Among the key findings was that while streaming was fundamentally popular, 70% of respondents felt that there were too many subscription services on the market. The primary reasons for this were cost, annoyance at switching back and forth between services to view content, and difficulties in managing the services and choices. When asked if they could only keep one streaming service, 41% of consumers said Netflix would be their choice if they could only keep one; followed by Hulu (21%), HBO Max (13%), Disney+ (9%), and Amazon (6%)

US consumers subscribe to an average of 4.7 services, up slightly compared with 4.2 in spring. Consumers noted that they were planning to add only one more service to their current total, indicating they are close to maxed out. This said Whip Media supports a widely held belief that five is the limit for most consumers, due to a combination of costs and management of the services.

The top five currently comprises Netflix, Amazon, Hulu, Disney+ and HBO Max. The analysis emphasised that staying in that group will depend on having an abundance of both compelling original content and evergreen library content to satisfy users when certain originals inevitably decline in popularity.

With so much competition in the industry, churn is inevitable. Consumers have taken advantage of the ease of cancelling an SVOD as 32% of our sample cancelled a service in the past year. However, those were spread out over all of the SVODs. All of the services were relatively sticky in that Disney+, Netflix and Apple TV+ had the highest cancellation rates at just 6%.

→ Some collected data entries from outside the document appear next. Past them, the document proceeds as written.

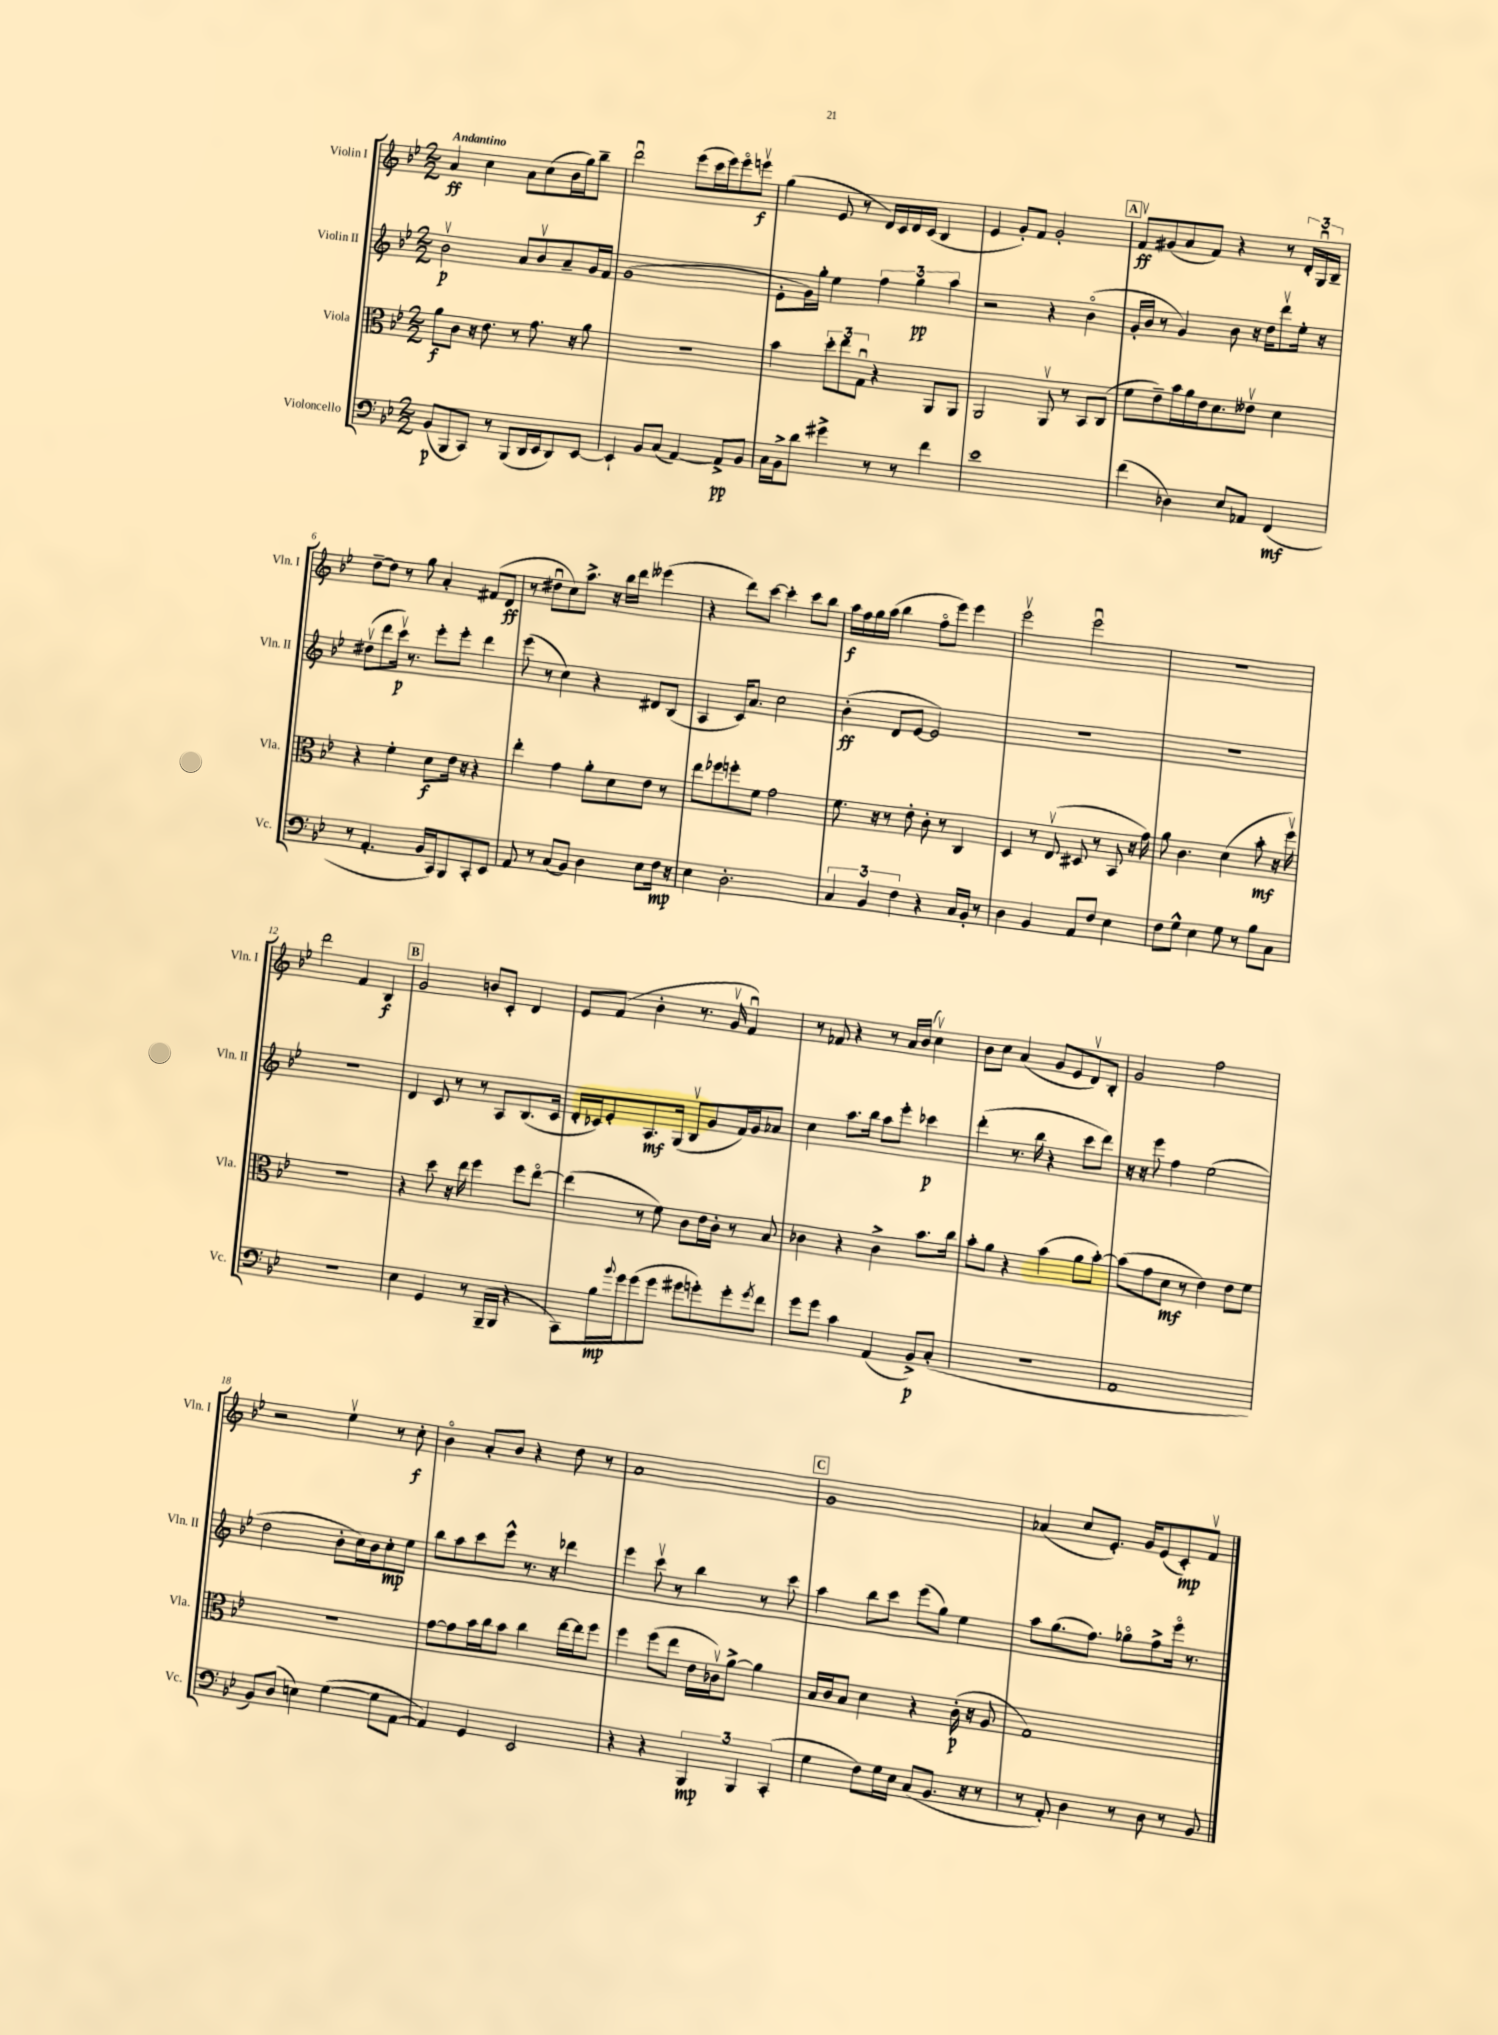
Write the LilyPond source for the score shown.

<<
\new StaffGroup <<
\new Staff = "s0" \with { instrumentName = "Violin I" shortInstrumentName = "Vln. I" } {
    \clef treble \key bes \major \numericTimeSignature \time 2/2 \tempo "Andantino"
    a'4\ff c''4 a'8 c''8( bes'16 g''16) bes''8-- |
    d'''2\downbow ees'''8( c'''16 ees'''16) ees'''8\flageolet e'''8\upbow\f |
    g''4( ees'8 r8 d'16) c'16 d'16 c'16( bes4 |
    ees'4 g'8-.) f'8 g'2-. |
    \mark \markup { \box "A" } f'8\upbow\ff gis'8( a'8 f'8) r4 r8 \tuplet 3/2 { d'16-. g16\downbow bes16-- } |
    d''8~-- d''8 r8 g''8 a'4-. fis'8( d'8\ff |
    r8 dis''8\downbow c''8) a''8.-> r16 bes''16 d'''16 eeses'''4( |
    r4 d'''8) c'''8~ c'''4-. c'''8 bes''8 |
    a''16\f f''16 g''16 a''16( bes''4 f''8\flageolet ees'''8) ees'''4 |
    ees'''2\upbow ees'''2\downbow |
    R1 |
    d'''2 f'4 bes4\f |
    \mark \markup { \box "B" } g'2 b'8 c'8-. d'4 |
    ees'8 f'8( bes'4-. r8. g'16\upbow f'4\downbow) |
    r8 fes'8 r4 r8 a'16 bes'16( c''4\upbow) |
    bes'8 c''8 a'4( g'8 ees'8 d'8\upbow) bes8-. |
    g'2 f''2 |
    r2 ees''4\upbow r8 c''8-.\f |
    bes'4\flageolet a'8-. bes'8 r4 d''8 r8 |
    a'1 |
    \mark \markup { \box "C" } g'1 |
    aes'4( c''8 ees'8.-.) g'16 ees'8( c'8-.\mp) f'8\upbow \bar "|." |
}
\new Staff = "s1" \with { instrumentName = "Violin II" shortInstrumentName = "Vln. II" } {
    \clef treble \key bes \major \numericTimeSignature \time 2/2
    bes'2\upbow\p a'8 bes'8\upbow a'8-- g'16 f'16 |
    g'1( |
    ees'8-. g'16) g''16-. ees''4 \tuplet 3/2 { f''4 g''4\pp a''4 } |
    r2 r4 bes'4\flageolet( |
    \mark \markup { \box "A" } g'16-. bes'16 r8 g'4) bes'8 r16 d''16 d'''8\upbow ees''16-. r16 |
    dis''8\upbow( d'''8 c'''16\upbow\p) r8. ees'''8-. ees'''8-. d'''4 |
    ees'''8( r8 c''4) r4 dis'8 bes8( |
    a4 c'16) a'8. c''2 |
    bes'4-.\ff( d'8 ees'8~ ees'2) |
    R1 |
    R1 |
    R1 |
    \mark \markup { \box "B" } d'4 c'8 r8 r8 a8 bes8.( c'16 |
    d'16-. ces'16) ees'8-. a8.\mf g16( bes8\upbow g'8 f'16) g'16 aes'8 |
    c''4 a''8. bes''16 a''8 ees'''8-. ces'''4\p |
    d'''4-.( r8. bes''16 r4 c'''8 d'''8) |
    r16 r16 ees'''8 f''4 ees''2( |
    d''2 bes'8-. c''16) bes'16 c''8-.\mp ees''8 |
    bes''8 a''8 c'''8 ees'''8-^ r8. r16 des'''4 |
    ees'''4 c'''8\upbow r8 bes''4 r8 c'''8 |
    \mark \markup { \box "C" } a''4 bes''8 c'''8 ees'''8( g''8) ees''4 |
    a''8 g''8.( f''8.) ges''8\flageolet f''8-> ees'''16\flageolet r8. \bar "|." |
}
\new Staff = "s2" \with { instrumentName = "Viola" shortInstrumentName = "Vla." } {
    \clef alto \key bes \major \numericTimeSignature \time 2/2
    a'8\f c'8 r16 ees'8. r8 g'8. r16 a'8 |
    R1 |
    bes'4 \tuplet 3/2 { d''8-. ees''8 g8\downbow } r4 a,8 a,8 |
    a,2 a,8\upbow r8 bes,8 c8( |
    \mark \markup { \box "A" } f'8 ees'8--) bes'16 a'16 ees'16 d'8. eeses'8\upbow d'4 |
    r4 f'4-. d'8\f ees'16 r16 r4 |
    ees''4-. g'4 a'8-. d'8 ees'8 r8 |
    ees''8 fes''8 f''8-. f'8 g'2 |
    f'8. r16 r8 ees'8-. c'8-. r8 c4 |
    d4 r8 ees8\upbow( dis8 r8 bes,8 r16 g'16) |
    a'8 c'4. d'4( bes'8-.\mf r16 f''16\upbow) |
    R1 |
    \mark \markup { \box "B" } r4 d''8 r16 ees''16 f''4 f''8 ees''8~\flageolet |
    ees''4( r8 f'8) c'8 ees'16 c'16-. r8 bes8 |
    ces'4 r4 ces'4-> bes'8. c''16 |
    bes'8-. a'8 r4 bes'4( a'8 bes'8~-.) |
    bes'8( g'8 d'8\mf r8 ees'4) ees'8 f'8 |
    R1 |
    g'8~ g'8 bes'16 c''16 bes'8 c''4 ees''16~ ees''16 f''8 |
    f''4 f''8( ees''8 ees'16 ces'16\upbow) a'8~-> a'4 |
    \mark \markup { \box "C" } bes16 c'16 bes8 d'4 r4 c'16-.\p( r16 a8 |
    g1) \bar "|." |
}
\new Staff = "s3" \with { instrumentName = "Violoncello" shortInstrumentName = "Vc." } {
    \clef bass \key bes \major \numericTimeSignature \time 2/2
    bes,8\p( bes,,8 c,8) r8 bes,,8( d,16 ees,16 d,8) ees,8~ |
    ees,4-! bes,8 c8( a,4~) a,8->\pp bes,8 |
    c16 bes,16-> d'8 gis'4-> r8 r8 f'4 |
    ees'1 |
    \mark \markup { \box "A" } f'4( des4) ees8 aes,8 f,4\mf( |
    r8 a,4.-. bes,16 c,16) bes,,8 c,8-. ees,8 |
    a,8 r8 c8( bes,8) d4 ees8 f16\mp r16 |
    ees4 d2.-. |
    \tuplet 3/2 { c4 bes,4 f4 } r4 c16 bes,16-. r8 |
    d4 bes,4 a,8 f8 ees4 |
    f8 g8-^ ees4 g8 r8 bes8 c8 |
    r1 |
    \mark \markup { \box "B" } ees4 g,4 r8 bes,,16--( bes,,16 r4 |
    c,8) bes16\mp \appoggiatura { bes'8 } g'16 g'8( g'8 gis'8 g'8-.) g'8-. \acciaccatura { g'8 } f'8 |
    g'8 g'8 c'4 a,4( bes,8->\p) c8-.( |
    r1 |
    a,1 |
    bes,8) d8( e4) g4~( g8 a,8~ |
    a,4) g,4 ees,2 |
    r4 r4 \tuplet 3/2 { bes,,4\mp bes,,4 c,4-.( } |
    \mark \markup { \box "C" } g4 f8) g16 ees16 c8( bes,8. r16 r8 |
    r8 a,8-.) d4 r8 d8 r8 bes,8 \bar "|." |
}
>>
>>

Looking at the general market position of teg leading five players, Whip believes Amazon would appear to be in the most dangerous position based on lower customer satisfaction with its video content. But it added that Amazon was likely to hold its position for its other features that are included along with Prime Video and that the purchase of the MGM library should also help maintain their competitiveness.
Among the remaining services, Paramount+ and Peacock are currently the most intriguing among the challengers. Whip sees them as having the libraries to compete with the leading players and a few originals, but they need more. Discovery+ it said occupies a narrower niche with lower production cost programming, and is less expensive than the others’ ad-free tiers, so it may not need to be in the top five. Whip also believes that the recent merger with Warner Media also clouds its future: that is, does it continue in its current form, or integrate into HBO Max.

Despite some critically acclaimed and popular original series, Apple TV+ is, observed Whip Media, in a “particularly weak” position as it doesn’t have a library that customers crave. While it recognised the huge financial heft Apple has in order to purchase any content library that is available for sale, Apple TV+ was seen as a ripe target for content sellers to help them increase customer satisfaction and lower churn, especially as those free promotional accounts end.

Concluding, Whip Media said that given the importance of library content to the consumer, all of the platforms should be on the hunt for evergreen shows and films to ensure they maintain market share while creating their next original hit.